THE year is 1925 and Pomona greengrocer William Hodge has closed his store in Reserve St for the day. He walks along the gravel road to the recently built Cooroora Masonic Temple not far away in Station St. It’s dark inside and, because electricity isn’t going to come to Pomona until 1941, he lights a kerosene lamp and gazes at the bare timber walls.
He studies once again the crumpled pages of his four-year-old issue of the English magazine The Masonic Record and its photographs of the glorious murals in the Masonic Temple at the Criterion Restaurant in London. The photos are no bigger than the palm of his hand but for him they depict much of the symbolism and belief of Freemasonry and he wants to bring them to life on the walls of his beloved lodge.
Mixing his own lead-based paints of beige, grey, black and white and working under difficult light, William makes his first brush strokes on the eastern wall of the lodge building. It will be eight years and he will be 72 before he has finished the four walls.
This year is the 90th anniversary of the start on the Pomona murals, which are believed to be unique. It is understood the Criterion Restaurant was destroyed during the bombing of London in the Second World War and thus the Australian depiction is the only record. Not many non-Masons have seen them. The Cooroora Lodge was established in 2013 and, according to former Master Keith Muir, of Pomona, to safeguard their Masonic secrets only members were allowed inside the building.
The annual ladies’ night dances were the exception and 97-year-old Sylvia Lennox, now living in Brisbane, has fond memories of them. “I came from Imbil to Pomona with my family when I was nearly three. I remember my father and mother taking me to a ladies’ night when I was little and later, as a teenager, seeing the paintings for the first time,” she said.
“I just thought they were beautiful and like everyone there I couldn’t believe what I was seeing. It was such beautiful work and everyone thought he was very clever.
“My father owned the butcher’s shop and when he died my husband and I ran it for 30 years. “Bill Hodge lived in Pine St and I remember him being a quiet sort. He was a marvellous man and everyone looked up to him for what he did.”
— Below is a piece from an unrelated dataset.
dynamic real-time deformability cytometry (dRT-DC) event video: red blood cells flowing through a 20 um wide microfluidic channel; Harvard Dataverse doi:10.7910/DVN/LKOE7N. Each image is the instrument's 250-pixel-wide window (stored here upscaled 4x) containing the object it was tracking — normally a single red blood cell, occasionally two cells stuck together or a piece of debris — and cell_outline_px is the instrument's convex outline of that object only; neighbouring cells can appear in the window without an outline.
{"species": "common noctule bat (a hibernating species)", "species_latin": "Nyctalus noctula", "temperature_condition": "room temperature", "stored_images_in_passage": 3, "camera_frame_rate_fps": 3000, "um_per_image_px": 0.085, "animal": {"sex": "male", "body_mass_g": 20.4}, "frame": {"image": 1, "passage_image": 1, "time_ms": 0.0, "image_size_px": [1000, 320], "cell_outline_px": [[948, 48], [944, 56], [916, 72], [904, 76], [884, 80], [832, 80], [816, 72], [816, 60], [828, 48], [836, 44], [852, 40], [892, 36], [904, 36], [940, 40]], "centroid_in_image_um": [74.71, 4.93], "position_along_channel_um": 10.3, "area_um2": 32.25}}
In 2003 dwindling membership and the struggle to maintain the property forced the lodge to consider selling it. John Woodlock was chairman of the Arts and Heritage Board then and he recalled his committee “doing a lot of work to prevent this irreplaceable icon falling into private hands. We had it heritage listed and to encourage community support we arranged a walking tour of about 50 people as part of the Noosa Long Weekend.”
John, who now lives on the Gold Coast, says approaches were also made to Noosa Council to provide funding to retain the building for the Pomona community but were unsuccessful.
In February 2005 the building was sold to a local firm and a few months later in October was purchased by the present owner, Noosa occupational therapist Deborah Kelly. In March 2006 she opened it as a Pilates studio and health clinic. “We worked with the Heritage Council and the Noosa Museum as we had to do a lot of renovations on the building. It had been vandalised and all the windows were smashed and boarded up. When we let light into the hall, it was absolutely beautiful.” Deborah says she showed the building to clients before she bought it and “they loved it. It was such a stunning space. They also liked the idea that Pomona had something like this.”
Two years ago Deborah leased the building to the Pomona Healing Centre where the owner, Ishtarlia, offers meditation, massage, spiritual counselling, crystal and sound healing, which she says gives an energy lift and peace.
“I work it as a sacred space where people can come and just be all that they are,” she said.
“It’s an ideal place for me and what I do.”
FOOTNOTE: William Hodge was 87 when he died in 1949 and he is buried with his wife, Eliza, at Pomona Cemetery. He came to Pomona in 1920 and was Master of the Cooroora Lodge in 1925. The lodge was formally disbanded in 2008 and some of its memorabilia may be seen at Noosa Museum, whose curator, Jeanette Alfredson, was of great assistance in preparing this article. Noosa News asked the Freemasons parent body, The United Grand Lodge of Queensland, if there were plans to recognise this 90th anniversary year. The answer was no as it was now privately owned.